:: RAW DATA ::
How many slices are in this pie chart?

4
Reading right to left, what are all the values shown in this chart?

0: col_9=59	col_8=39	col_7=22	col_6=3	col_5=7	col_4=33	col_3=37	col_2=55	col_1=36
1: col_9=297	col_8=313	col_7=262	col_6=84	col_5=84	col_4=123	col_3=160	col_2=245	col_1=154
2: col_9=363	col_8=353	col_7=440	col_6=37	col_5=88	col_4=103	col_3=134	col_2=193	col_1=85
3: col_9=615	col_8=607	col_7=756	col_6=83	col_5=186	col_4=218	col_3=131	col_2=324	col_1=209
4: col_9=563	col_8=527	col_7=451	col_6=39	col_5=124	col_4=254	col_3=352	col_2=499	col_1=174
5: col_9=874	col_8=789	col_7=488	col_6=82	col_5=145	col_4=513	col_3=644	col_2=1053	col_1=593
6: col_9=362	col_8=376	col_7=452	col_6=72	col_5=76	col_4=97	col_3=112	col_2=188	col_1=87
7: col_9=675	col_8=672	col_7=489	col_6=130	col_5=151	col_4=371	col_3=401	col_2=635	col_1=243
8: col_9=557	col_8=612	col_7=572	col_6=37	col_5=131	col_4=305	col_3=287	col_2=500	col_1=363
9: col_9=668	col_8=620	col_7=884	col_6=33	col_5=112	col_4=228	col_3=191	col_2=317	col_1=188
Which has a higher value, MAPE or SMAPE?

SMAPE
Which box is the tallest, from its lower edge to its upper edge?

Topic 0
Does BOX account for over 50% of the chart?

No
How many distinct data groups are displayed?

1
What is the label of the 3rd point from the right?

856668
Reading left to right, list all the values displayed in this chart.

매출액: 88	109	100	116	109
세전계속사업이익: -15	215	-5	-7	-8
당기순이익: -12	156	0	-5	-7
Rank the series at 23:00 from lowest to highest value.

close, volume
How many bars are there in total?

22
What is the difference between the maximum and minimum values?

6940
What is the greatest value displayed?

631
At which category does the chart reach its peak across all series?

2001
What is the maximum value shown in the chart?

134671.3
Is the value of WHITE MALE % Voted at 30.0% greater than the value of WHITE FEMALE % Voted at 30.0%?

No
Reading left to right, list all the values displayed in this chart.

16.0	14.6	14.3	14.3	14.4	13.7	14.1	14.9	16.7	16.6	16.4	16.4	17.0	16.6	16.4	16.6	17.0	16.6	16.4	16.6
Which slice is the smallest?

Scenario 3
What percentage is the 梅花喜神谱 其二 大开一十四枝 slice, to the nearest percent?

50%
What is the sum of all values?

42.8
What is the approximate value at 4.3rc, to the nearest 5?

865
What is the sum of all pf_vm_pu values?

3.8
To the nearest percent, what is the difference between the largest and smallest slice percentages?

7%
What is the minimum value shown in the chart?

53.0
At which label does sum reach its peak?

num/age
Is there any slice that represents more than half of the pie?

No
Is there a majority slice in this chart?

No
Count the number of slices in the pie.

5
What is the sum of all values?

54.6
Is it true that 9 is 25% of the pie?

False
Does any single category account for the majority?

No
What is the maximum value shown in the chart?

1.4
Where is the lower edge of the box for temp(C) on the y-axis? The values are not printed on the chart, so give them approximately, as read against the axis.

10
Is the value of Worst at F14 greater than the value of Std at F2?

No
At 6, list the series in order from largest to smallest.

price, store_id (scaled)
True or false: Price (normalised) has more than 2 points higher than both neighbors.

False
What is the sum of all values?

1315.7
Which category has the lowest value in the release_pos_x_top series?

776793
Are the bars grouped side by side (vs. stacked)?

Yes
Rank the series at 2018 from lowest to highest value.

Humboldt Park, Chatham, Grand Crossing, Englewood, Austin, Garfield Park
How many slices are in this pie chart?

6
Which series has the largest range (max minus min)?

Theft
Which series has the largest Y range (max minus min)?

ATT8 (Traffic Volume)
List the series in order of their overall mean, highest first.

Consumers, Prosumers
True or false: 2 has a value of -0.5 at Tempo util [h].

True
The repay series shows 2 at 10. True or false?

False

:: EXERCISE DIRECTIONS ::
Which lines in the data above contain the word "minimum"? Report each such line in full; case counts.

:: ANSWER BOX ::
What is the difference between the maximum and minimum values?
What is the minimum value shown in the chart?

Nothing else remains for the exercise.